Dass Werbung und Wirklichkeit meistens weit auseinanderklaffen, ist nicht die Schuld der Deutschen Bahn, die wie alle anderen nur nach den Regeln des Werbemarkts spielen. Nenn mir eine Werbung, bei der das nicht der Fall ist!

Vom Erzählfluss her habe ich an deiner Geschichte nichts auszusetzen, das hat mir sogar ganz gut gefallen. Das einzige was mich stört, ist die Einseitigkeit im Stile eines Leserbriefs in der Tageszeitung.

Viele Grüße
Jay

 

Hallo Gudrun und nach einiger Zeit auch ein herzliches Willkommen auf KG.de!

Die Ich-Erzählerin tut für meine Begriffe ruhig und (geradezu) gelassen ihre Erfahrung mit der Bahn kund. Eine tägliche Erfahrung, wie sie jedermann widerfahren kann, der öffentliche Verkehrmittel nicht gewohnt ist. Dass Jay aus einem „ganz normalen Tag“ auf den Weihnachtsrummel kommt kann nur am Datum der Veröffentlichung liegen, denn die Erfahrung macht man nicht nur zur Weihnachtszeit. Es ist schön, dass Herr Mehldorn mit seinem kapitalistischen Gang in Jay Fürsprache gefunden hat. Doch ist mir nicht ganz klar, wo sich ein staugestresster Autofahrer beschweren könnte, wenn alle wie die Lemminge zur gleichen Zeit in die gleiche Richtung wollen. Bei Herrn Tiefensee?

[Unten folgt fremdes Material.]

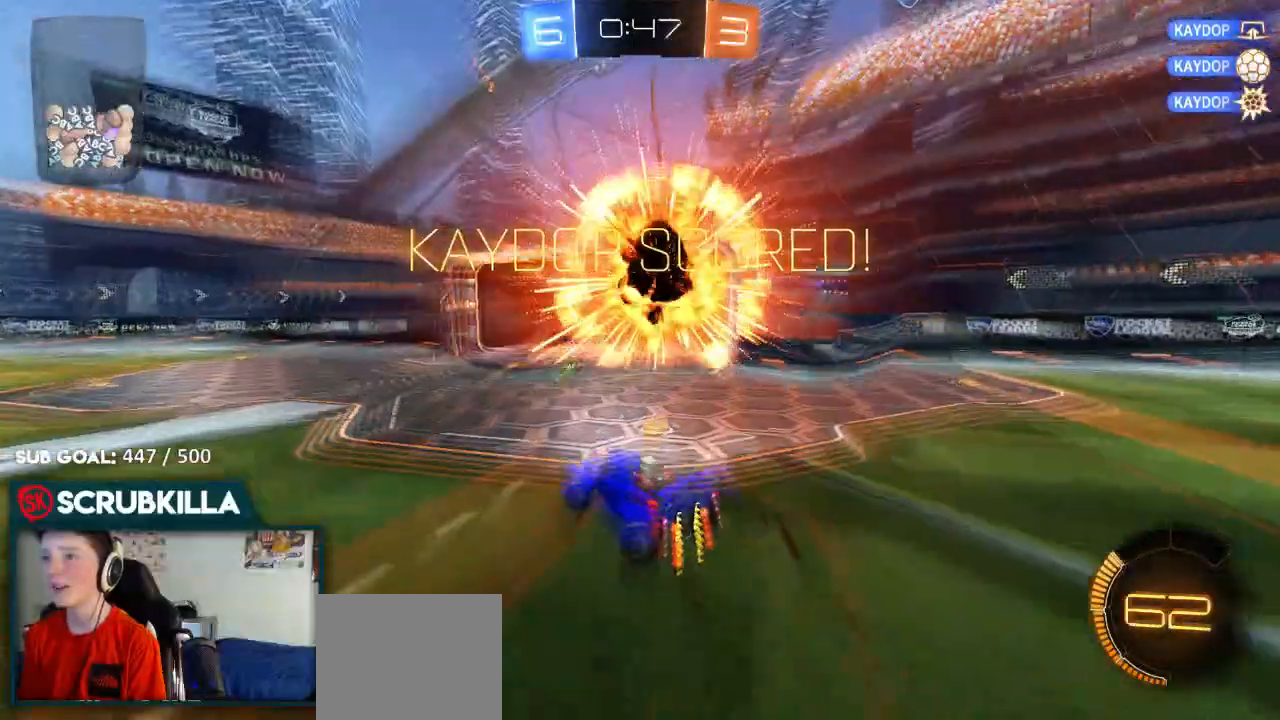
{"dt_ms": 500, "buttons": ["A", "X", "R2"], "left_stick": "down-left", "right_stick": "center", "events": [[383, "A", "down"]]}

Gleichwohl: Gudrun beschreibt in ihrer kleinen Geschichte, wie es gelegentlich in Reisezügen aussieht und die Beschäftigten halten sich für machtlos.

Einige kleine Flüchtigkeiten wie
„Ich wolle es wissen und fuhr …“ wolle > wollte und
„Als im Speisewagen ein Platz frei wurde, siedelte ich um und bestelle ein Gemüsegericht.“ Bestelle > bestellte.
„Wer ist denn da oben?“KOMMA fragte ich …
„Ja, wir haben auch reserviert“KOMMA ertönte eine …
„Die Antwort der jungen Leute war ein überraschtes „OhAUSRUFEZEICHEN“ und ein fassungsloser Blick …“,
sind anzuzeigen (ohne Anspruch auf Vollständigkeit).

Insgesamt halte ichs für einen manierlichen Start auf KG.de!